A working example for g_utf8_validate()?

Some colleagues and I are having problems with a program in which libpango calls the glib function ‘g_utf8_validate()’. Regardless of platform, it seems consistent for very simple UTF8 strings - i.e. the low value characters, such as numbers and A-Z characters. But for anything more complicated it’s giving different results for different platforms and compilers. The higher value UTF8 characters seem to get displayed okay if compiled for Linux (with gcc). And some of them work if compiled for Windows (with gcc…) But I haven’t found any yet that’ll display properly if compiled for Windows with MSVC.

So can anyone point me in the direction of a coding example that’ll show ‘g_utf8_validate()’ being used correctly?

Just to discount this possibility first off: are you sure the strings you’re handling on Windows are UTF-8 and not UTF-16? The native encoding on Windows is UTF-16 and depending on where you’re getting the strings from, they potentially are encoded as that.

Many thanks Philip - here’s a very simple example of a call which fails:-

gboolean valid = g_utf8_validate (“\u00A9”, -1, NULL); // <— Returns FALSE !!!

IIUC the string “\u00A9” should equate to the UTF8 character for a copyright symbol but after g_utf8_validate() returns, valid is FALSE. Admittedly this is just a single charavter - so does it need to be NULL terminated maybe?

That’s not how you use g_utf8_validate(): \u00A9 is an ASCII encoding that you have to transform into a Unicode code point.

You use g_utf8_validate() on an actual UTF-8 string, e.g.:

g_assert (g_utf8_validate ("©", -1, NULL));

If you want to decode a \u-escaped string, you can use something like this:

static inline gboolean
is_hex_digit (char c)
  return (c >= '0' && c < = '9') ||
         (c >= 'a' && c <= 'f') ||
         (c >= 'A' && c <= 'F');

static char
to_hex_digit (char c)

(Collection entries)

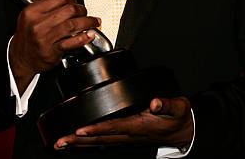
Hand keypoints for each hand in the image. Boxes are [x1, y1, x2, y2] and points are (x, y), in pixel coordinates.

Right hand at [9, 0, 99, 92]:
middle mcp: (37, 24)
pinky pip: (71, 42)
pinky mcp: (51, 51)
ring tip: (93, 22)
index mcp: (32, 11)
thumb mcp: (35, 12)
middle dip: (81, 10)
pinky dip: (83, 38)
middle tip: (84, 12)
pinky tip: (89, 35)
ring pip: (72, 24)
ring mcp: (44, 38)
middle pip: (68, 10)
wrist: (22, 57)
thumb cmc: (29, 34)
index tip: (75, 2)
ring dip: (87, 22)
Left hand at [54, 96, 192, 149]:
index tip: (80, 130)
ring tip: (62, 142)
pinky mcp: (126, 136)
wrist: (184, 131)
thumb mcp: (178, 107)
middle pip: (100, 139)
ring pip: (99, 142)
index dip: (96, 129)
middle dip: (79, 140)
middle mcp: (130, 134)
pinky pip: (104, 140)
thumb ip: (167, 104)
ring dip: (80, 142)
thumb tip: (155, 101)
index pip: (113, 128)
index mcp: (139, 126)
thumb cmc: (178, 118)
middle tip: (60, 141)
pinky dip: (90, 140)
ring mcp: (127, 137)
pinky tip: (79, 139)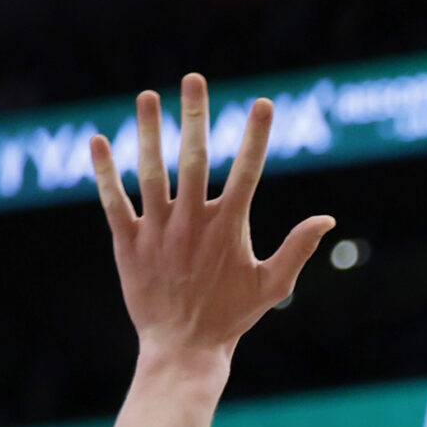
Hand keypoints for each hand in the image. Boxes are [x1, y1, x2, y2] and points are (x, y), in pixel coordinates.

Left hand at [88, 76, 332, 362]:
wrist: (184, 348)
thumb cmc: (231, 317)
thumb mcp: (273, 285)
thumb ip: (297, 248)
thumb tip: (327, 219)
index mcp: (229, 228)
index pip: (248, 171)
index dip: (257, 136)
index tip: (263, 103)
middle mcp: (193, 222)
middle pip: (196, 158)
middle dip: (197, 116)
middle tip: (194, 78)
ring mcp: (158, 230)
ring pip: (152, 171)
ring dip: (149, 131)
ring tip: (148, 96)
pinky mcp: (128, 243)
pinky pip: (112, 201)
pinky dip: (104, 171)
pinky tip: (98, 139)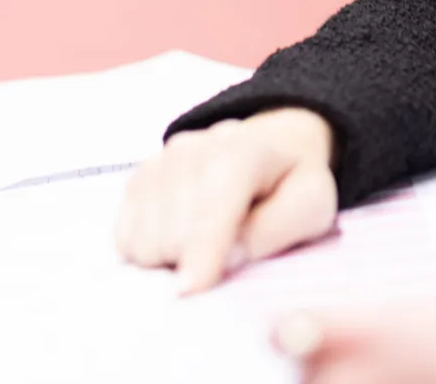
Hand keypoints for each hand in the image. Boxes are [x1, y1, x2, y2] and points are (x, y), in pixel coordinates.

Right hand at [114, 108, 337, 292]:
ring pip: (143, 243)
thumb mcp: (310, 206)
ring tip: (207, 244)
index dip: (201, 254)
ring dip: (172, 261)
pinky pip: (126, 240)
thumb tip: (228, 258)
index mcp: (242, 152)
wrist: (270, 145)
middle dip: (195, 263)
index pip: (211, 210)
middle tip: (227, 255)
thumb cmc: (292, 183)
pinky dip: (150, 252)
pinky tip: (181, 238)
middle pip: (171, 236)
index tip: (191, 290)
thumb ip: (275, 231)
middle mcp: (191, 150)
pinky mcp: (137, 180)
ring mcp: (159, 163)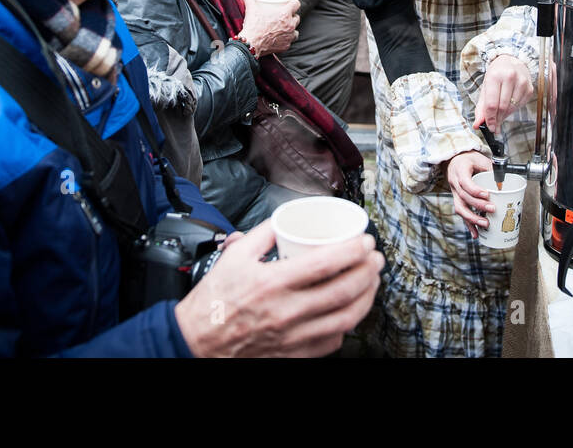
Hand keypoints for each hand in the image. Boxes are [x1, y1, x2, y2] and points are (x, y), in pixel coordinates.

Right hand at [174, 220, 382, 357]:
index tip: (365, 241)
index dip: (353, 250)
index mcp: (272, 283)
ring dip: (367, 297)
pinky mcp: (294, 354)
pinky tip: (350, 309)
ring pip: (346, 318)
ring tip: (372, 281)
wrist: (197, 342)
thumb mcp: (234, 256)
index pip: (325, 264)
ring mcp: (293, 336)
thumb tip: (287, 219)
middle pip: (343, 290)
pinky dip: (347, 323)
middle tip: (375, 258)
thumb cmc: (214, 301)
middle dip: (368, 271)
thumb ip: (263, 233)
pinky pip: (332, 340)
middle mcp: (286, 312)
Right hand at [237, 0, 299, 55]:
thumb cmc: (253, 27)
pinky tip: (282, 38)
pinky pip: (290, 41)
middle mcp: (290, 25)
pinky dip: (287, 39)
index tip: (290, 3)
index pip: (296, 4)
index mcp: (284, 14)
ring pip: (296, 31)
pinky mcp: (286, 46)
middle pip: (297, 18)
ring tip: (286, 28)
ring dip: (292, 29)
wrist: (251, 44)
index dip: (293, 2)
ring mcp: (289, 36)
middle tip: (286, 16)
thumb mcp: (251, 10)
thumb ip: (250, 2)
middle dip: (292, 16)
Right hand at [446, 150, 494, 238]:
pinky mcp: (457, 200)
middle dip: (478, 205)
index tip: (487, 195)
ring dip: (472, 218)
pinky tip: (476, 233)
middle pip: (464, 197)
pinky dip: (469, 225)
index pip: (465, 182)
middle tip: (492, 209)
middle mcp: (455, 183)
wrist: (455, 160)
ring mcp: (455, 193)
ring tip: (485, 224)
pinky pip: (462, 213)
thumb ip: (491, 169)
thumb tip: (505, 180)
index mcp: (460, 170)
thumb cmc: (468, 159)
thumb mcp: (480, 159)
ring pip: (460, 208)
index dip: (475, 190)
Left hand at [472, 55, 532, 133]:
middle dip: (497, 119)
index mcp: (495, 76)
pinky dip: (513, 110)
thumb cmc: (496, 74)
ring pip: (512, 108)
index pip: (492, 104)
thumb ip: (481, 107)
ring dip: (505, 116)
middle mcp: (509, 77)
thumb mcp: (485, 87)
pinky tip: (508, 107)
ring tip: (500, 115)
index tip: (490, 127)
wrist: (511, 61)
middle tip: (494, 126)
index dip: (490, 119)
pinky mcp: (529, 88)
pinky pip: (520, 106)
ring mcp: (521, 82)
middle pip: (502, 107)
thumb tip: (478, 124)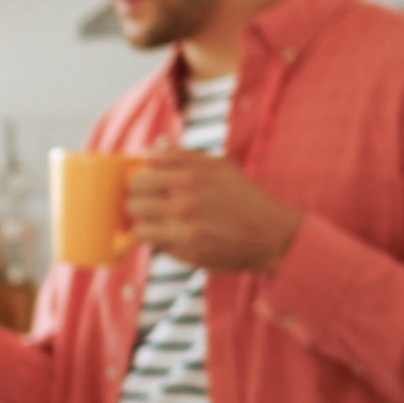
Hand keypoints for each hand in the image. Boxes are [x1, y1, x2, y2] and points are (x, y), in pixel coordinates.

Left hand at [127, 150, 301, 271]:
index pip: (141, 173)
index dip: (141, 179)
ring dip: (144, 223)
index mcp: (190, 176)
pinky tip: (170, 234)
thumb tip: (147, 150)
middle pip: (133, 199)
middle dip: (139, 200)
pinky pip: (153, 244)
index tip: (148, 184)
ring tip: (159, 221)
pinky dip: (157, 239)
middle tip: (151, 204)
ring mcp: (183, 230)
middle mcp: (184, 202)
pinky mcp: (185, 253)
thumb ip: (181, 157)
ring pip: (138, 225)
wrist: (270, 234)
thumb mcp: (219, 167)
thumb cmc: (244, 197)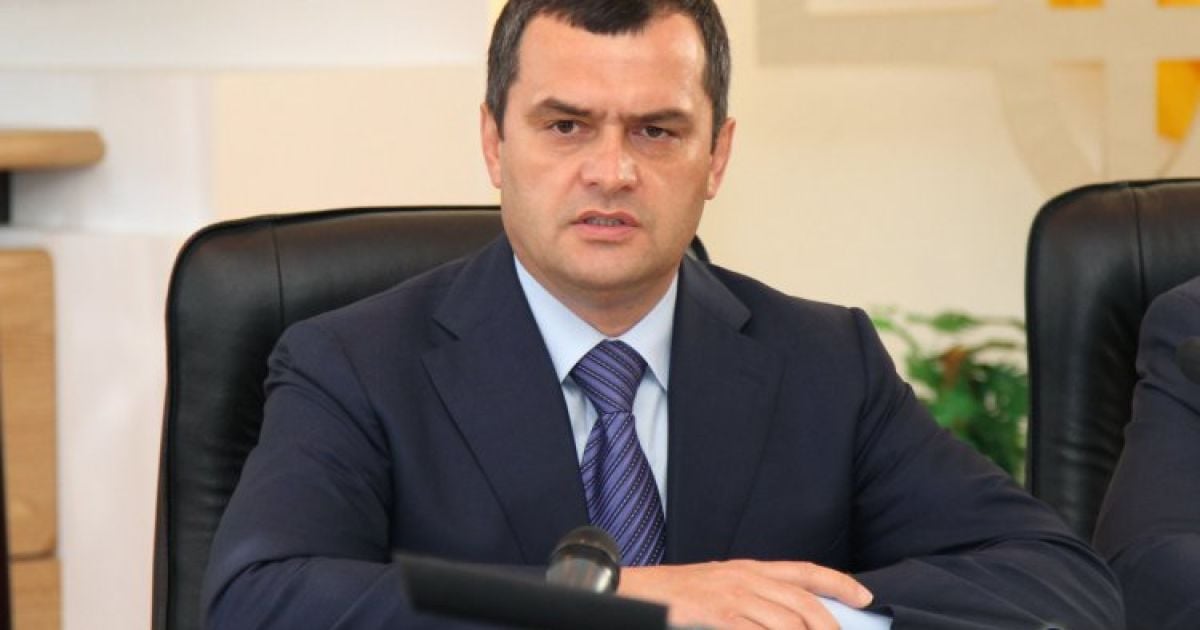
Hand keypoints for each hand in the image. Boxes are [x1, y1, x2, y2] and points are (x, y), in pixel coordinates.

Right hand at [617, 559, 872, 629]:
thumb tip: (789, 619)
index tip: (864, 597)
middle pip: (804, 600)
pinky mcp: (716, 611)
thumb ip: (754, 599)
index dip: (838, 582)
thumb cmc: (677, 596)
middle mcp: (746, 576)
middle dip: (830, 625)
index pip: (805, 570)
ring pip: (787, 619)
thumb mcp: (720, 588)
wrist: (634, 589)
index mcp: (750, 568)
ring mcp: (731, 593)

## Directions
Pick up the forum thread about g_utf8_validate() from the point where it stops, and keep going with it. The rows play no part in this.

## Result
  return (c <= '9') ? c - '0' : (c & 7) + 9;

get_unichar (const char *str)
  g_assert (str[0] == '\' && str[1] == 'u');
  g_assert (strlen (str) == 6);

  gunichar uchar = 0;
  for (int i = 0; i < 4; i++)
      char ch = *(str + (2 + i));

      if (is_hex_digit (ch))
        uchar += ((gunichar) to_hex_digit (ch) << ((3 - i) * 4));

  g_assert (g_unichar_validate (uchar));

  return uchar;

At that point, you can use GString and g_string_append_unichar() to append the gunichar to a buffer.

Are you certain?

The compiler should interpret that. On both posix as well as window systems "\u1234" and "\U12345678" produces a UTF8 string, while a literal "©" is ambiguous.

#include <stdio.h>
#include <string.h>

int main ()
  char const* foo = "\u00A9";
  for (size_t i = 0; i < strlen (foo); ++i) {
    printf ("%02x ", foo[i] & 0xff);
  return 0;


c2 a9

The “\uXXXX” escape sequence a C99 feature, and it’s converted by the compiler, sure; but it’s only going to be applied to string literals, not to any random string.

Good point, in our case they are all string literals which are interpreted at compile time in C++11 code [1]. This works fine with gcc, clang and mingw, but apparently fails with MSVC for @johne53 for some reason.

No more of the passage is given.